[Saved data entries]

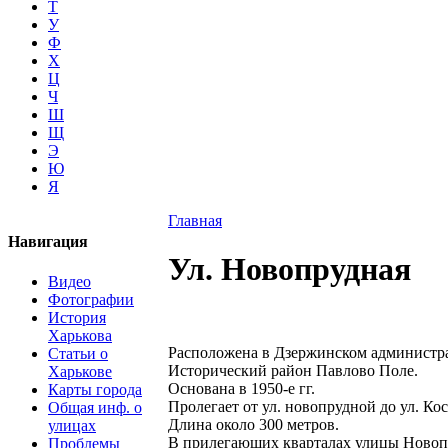
Т
У
Ф
Х
Ц
Ч
Ш
Щ
Э
Ю
Я
Главная
Навигация
Ул. Новопрудная
Видео
Фотографии
История
Харькова
Расположена в Дзержинском администра
Статьи о
Исторический район Павлово Поле.
Харькове
Основана в 1950-е гг.
Карты города
Пролегает от ул. новопрудной до ул. Ко
Общая инф. о
Длина около 300 метров.
улицах
В прилегающих кварталах улицы Новоп
Проблемы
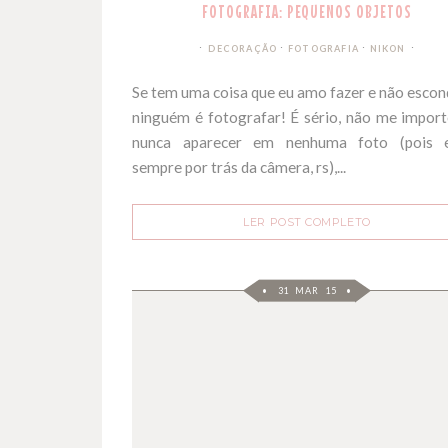
FOTOGRAFIA: PEQUENOS OBJETOS
∙
∙
DECORAÇÃO
FOTOGRAFIA
NIKON
Se tem uma coisa que eu amo fazer e não escon
ninguém é fotografar! É sério, não me impor
nunca aparecer em nenhuma foto (pois 
sempre por trás da câmera, rs),...
LER POST COMPLETO
31 MAR 15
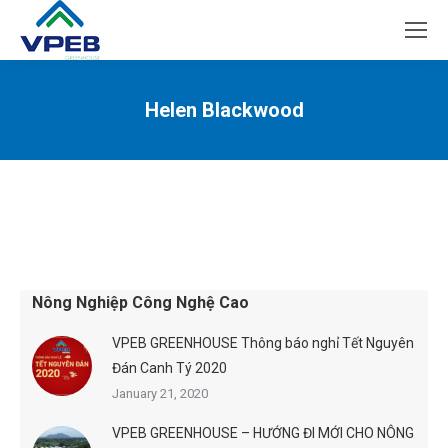
Helen Blackwood
You are here:
Nông Nghiệp Công Nghệ Cao
VPEB GREENHOUSE Thông báo nghỉ Tết Nguyên
Đán Canh Tý 2020
January 21, 2020
VPEB GREENHOUSE – HƯỚNG ĐI MỚI CHO NÔNG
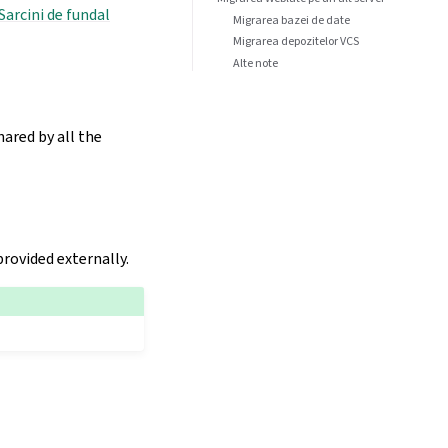
Sarcini de fundal
Migrarea bazei de date
Migrarea depozitelor VCS
Alte note
hared by all the
 provided externally.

> AIM OF THE TASK:
Show every line above where "FOTOGRAFIA" is found.

> OUTPUT OF THE TASK:
FOTOGRAFIA: PEQUENOS OBJETOS
FOTOGRAFIA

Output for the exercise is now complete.